Sen. Joseph Abruzzo could not get enough signatures to save a bill against LGBT discrimination after a tie vote in the Senate judiciary committee. Abruzzo plans to reintroduce the bill next year. SPECIAL TO THE ORACLE

A ban on discrimination against the LGBT community failed in the Florida Legislature Tuesday. The bill, known as SB 120, was designed to add sexual orientation to Florida’s civil rights laws. 

After a 5-5 vote on Monday, bill sponsor Sen. Joseph Abruzzo had one more day to get other senators in the Senate Judiciary Committee to sign the bill. 

No other senators did.

The existing civil rights laws protect people based on race, color, religion, sex, pregnancy, national origin, age, handicap or marital status “to protect their interest in personal dignity, to make available to the state their full productive capacities, to secure the state against domestic strife and unrest, to preserve the public safety, health, and general welfare, and to promote the interests, rights and privileges of individuals within the state,” according to Florida statute.

This legislation came with the Florida Civil Act of 1992.

Major opposition to the bill came from concerns about male predators posing as women in order to gain access to female facilities, such as restrooms and locker rooms. One of the senators opposed to the bill is Sen. Jeff Brandes, who feels that more discussion is needed about the bill.

“I understand where my constituency is on this issue, and I understand that we want a resolution,” Brandes said in an interview with the Tampa Bay Times. 

Abruzzo believes the change will come eventually, even if it isn’t right now.

“I think you see the movement changing and just as civil rights generally takes some time to move,” Abruzzo said in an interview with the Tampa Bay Times. “Ultimately, this will not be an issue one day because this will be the law of the land in Florida.”

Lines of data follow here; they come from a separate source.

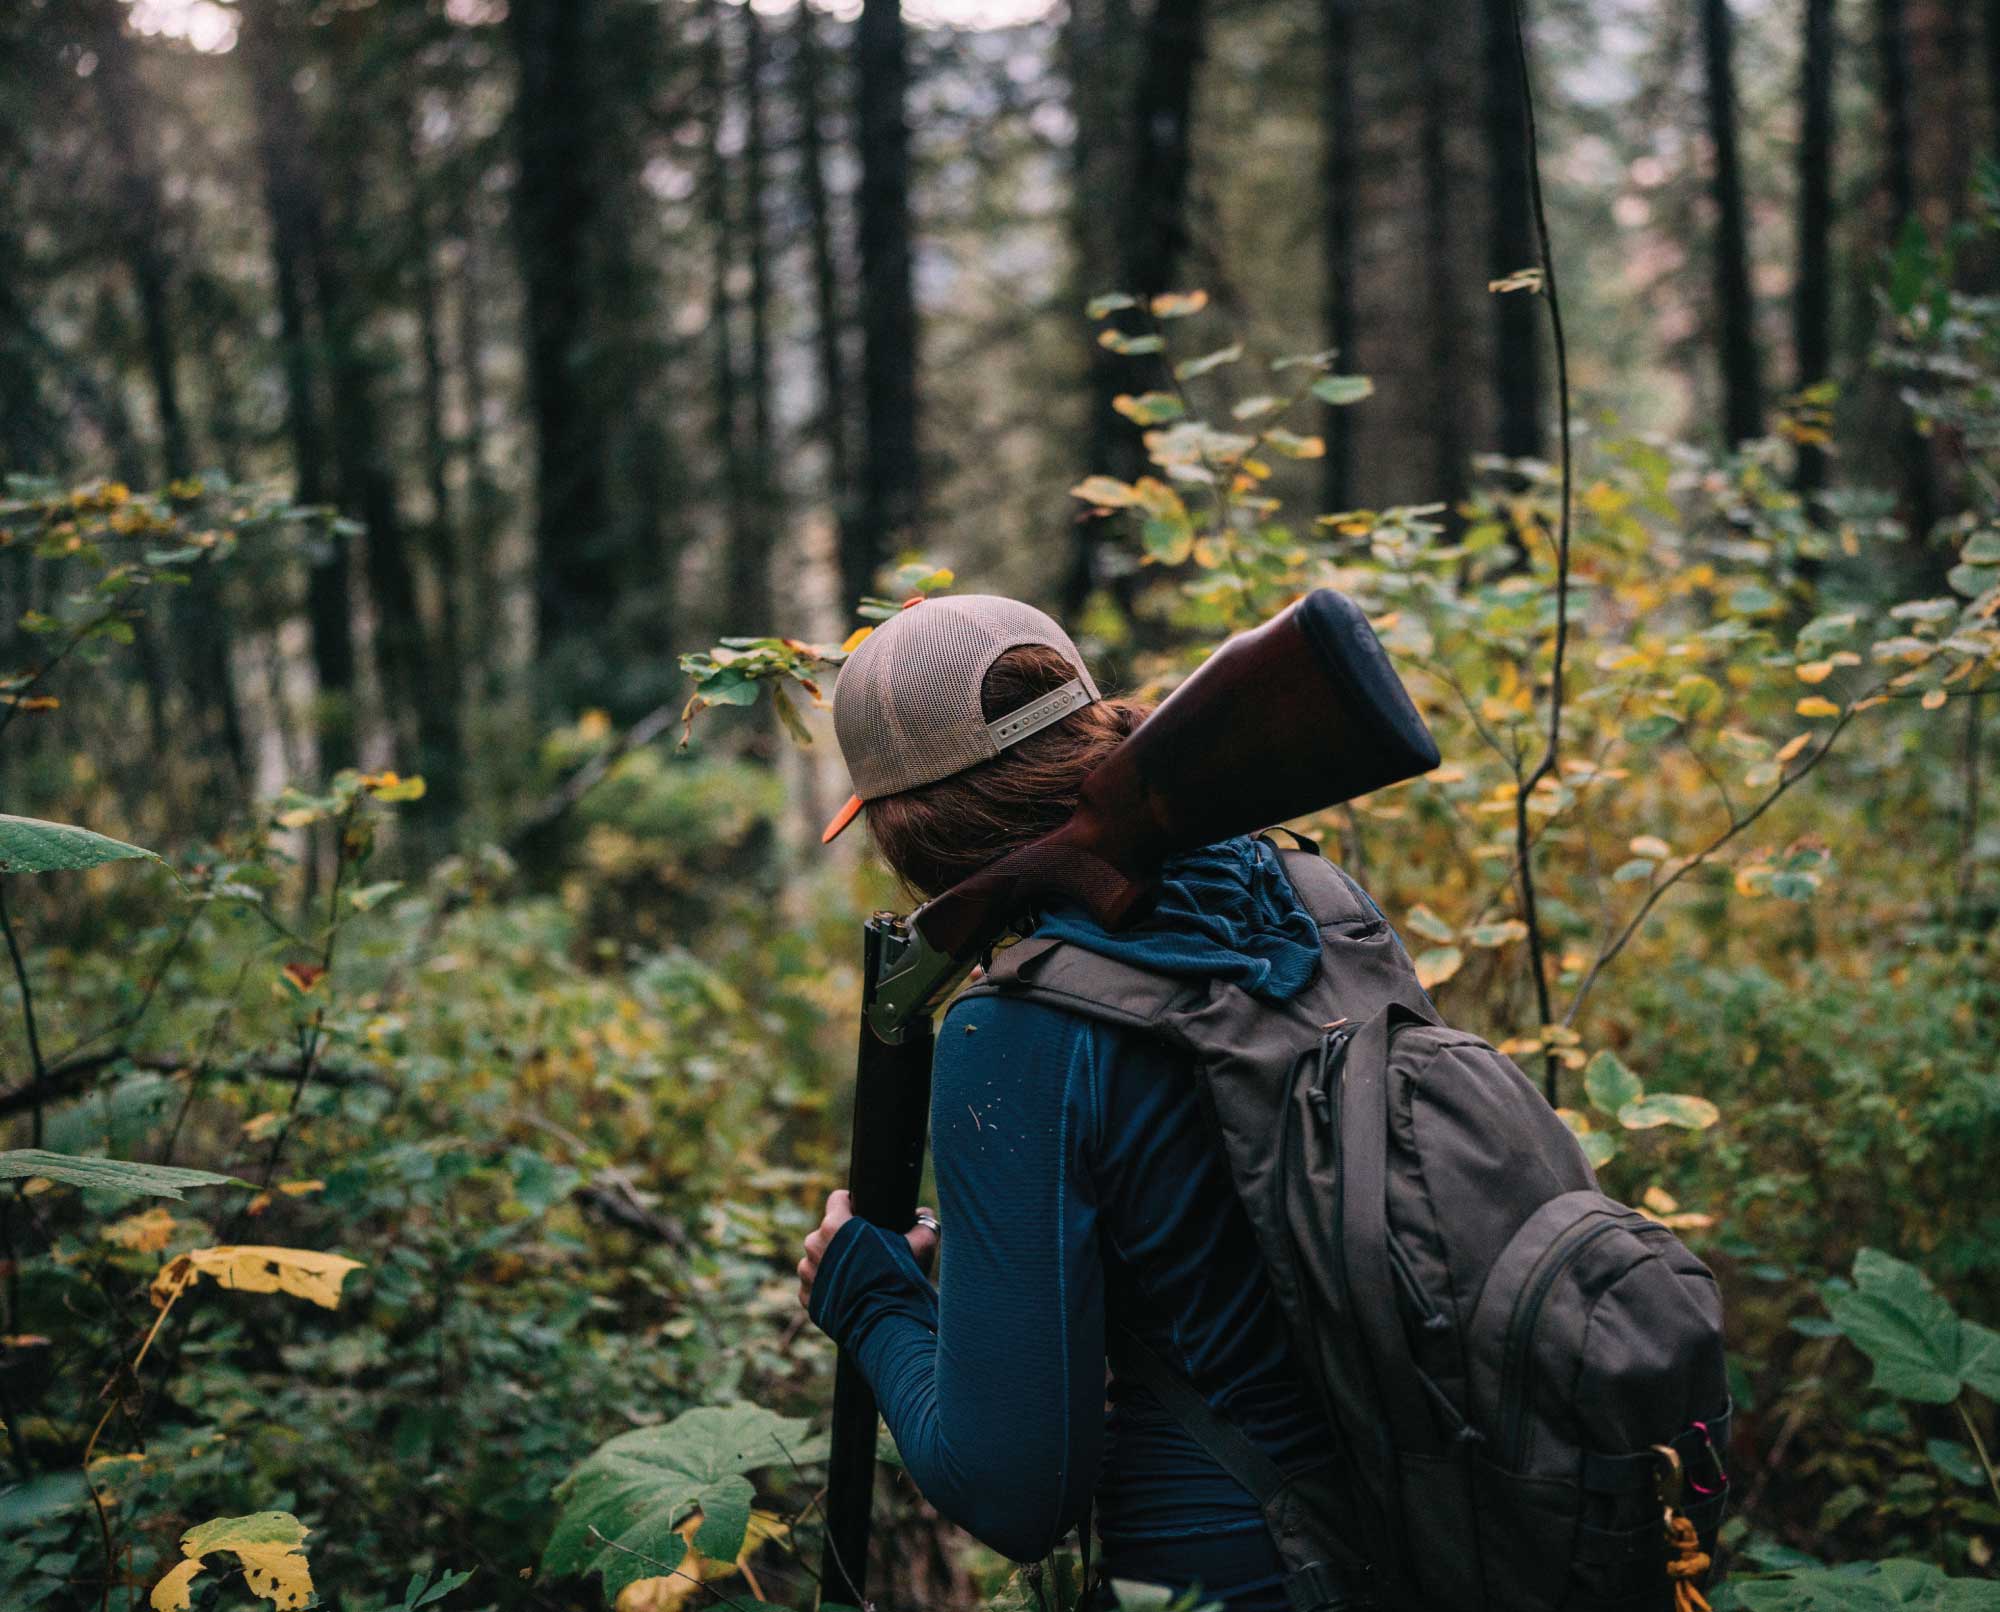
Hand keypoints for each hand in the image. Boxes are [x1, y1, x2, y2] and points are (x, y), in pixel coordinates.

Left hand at [797, 1190, 939, 1309]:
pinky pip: (814, 1286)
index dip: (851, 1204)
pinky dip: (826, 1288)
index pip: (837, 1199)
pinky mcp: (806, 1297)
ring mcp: (807, 1272)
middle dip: (843, 1239)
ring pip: (817, 1259)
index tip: (862, 1213)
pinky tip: (847, 1295)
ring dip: (831, 1264)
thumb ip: (921, 1224)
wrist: (886, 1326)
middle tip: (865, 1252)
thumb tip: (924, 1215)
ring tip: (856, 1277)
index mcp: (836, 1225)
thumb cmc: (900, 1279)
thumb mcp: (919, 1245)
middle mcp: (814, 1245)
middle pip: (827, 1232)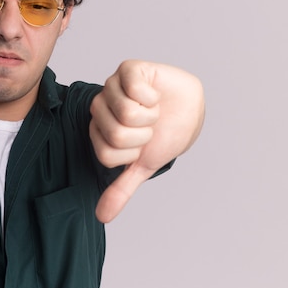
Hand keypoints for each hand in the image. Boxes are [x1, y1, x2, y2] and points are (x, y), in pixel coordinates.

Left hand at [89, 60, 203, 222]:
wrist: (189, 110)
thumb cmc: (163, 136)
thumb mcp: (142, 165)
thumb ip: (120, 189)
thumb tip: (102, 217)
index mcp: (98, 129)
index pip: (105, 154)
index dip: (131, 154)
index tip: (140, 145)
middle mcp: (100, 106)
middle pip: (115, 135)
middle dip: (142, 136)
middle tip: (149, 127)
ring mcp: (112, 86)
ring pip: (126, 114)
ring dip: (150, 117)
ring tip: (153, 111)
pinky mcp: (128, 69)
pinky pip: (134, 89)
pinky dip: (152, 97)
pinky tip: (154, 95)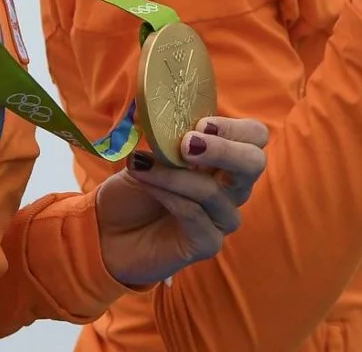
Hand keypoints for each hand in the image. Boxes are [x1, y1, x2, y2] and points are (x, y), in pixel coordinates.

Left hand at [95, 116, 268, 286]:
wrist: (106, 232)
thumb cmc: (132, 190)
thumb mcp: (147, 154)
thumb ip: (167, 139)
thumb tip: (168, 116)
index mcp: (221, 159)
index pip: (253, 137)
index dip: (235, 128)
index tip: (201, 124)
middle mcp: (229, 188)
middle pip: (254, 163)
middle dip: (224, 150)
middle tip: (187, 145)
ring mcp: (220, 218)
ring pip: (215, 192)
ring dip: (176, 175)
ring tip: (142, 166)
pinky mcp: (207, 244)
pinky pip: (196, 216)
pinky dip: (169, 196)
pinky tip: (147, 185)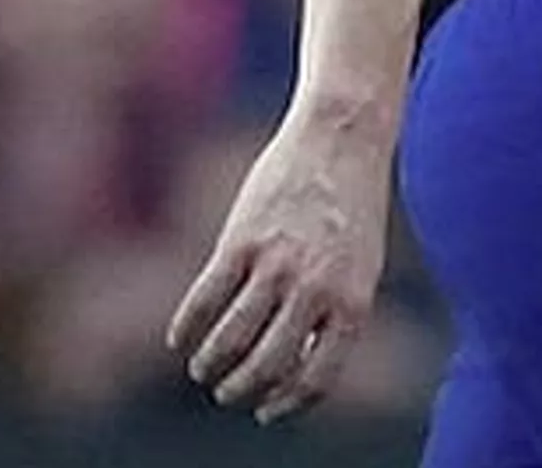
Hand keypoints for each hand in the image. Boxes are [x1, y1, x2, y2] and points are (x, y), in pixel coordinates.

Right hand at [167, 107, 389, 424]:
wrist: (345, 131)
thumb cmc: (353, 200)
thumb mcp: (361, 261)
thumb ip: (334, 311)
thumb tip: (297, 364)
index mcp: (352, 299)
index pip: (315, 379)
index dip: (286, 404)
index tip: (266, 410)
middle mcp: (314, 288)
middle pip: (266, 366)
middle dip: (241, 389)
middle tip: (227, 392)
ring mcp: (276, 264)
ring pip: (229, 340)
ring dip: (210, 364)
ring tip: (203, 368)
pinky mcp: (241, 239)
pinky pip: (204, 301)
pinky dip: (187, 328)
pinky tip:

Abruzzo plans to reintroduce the bill next year. The effort this year came in part with support from companies like Tech Data. According to an article in the Tampa Bay Business Journal, Tech Data, Home Shopping Network and Carlton Fields have been in support of anti-discrimination legislation for the LGBT community since 2014. 

“We do come out disappointed by the progress, or lack of progress in the last week,” John Tonnison, Tech Data’s chief information officer, told the Times.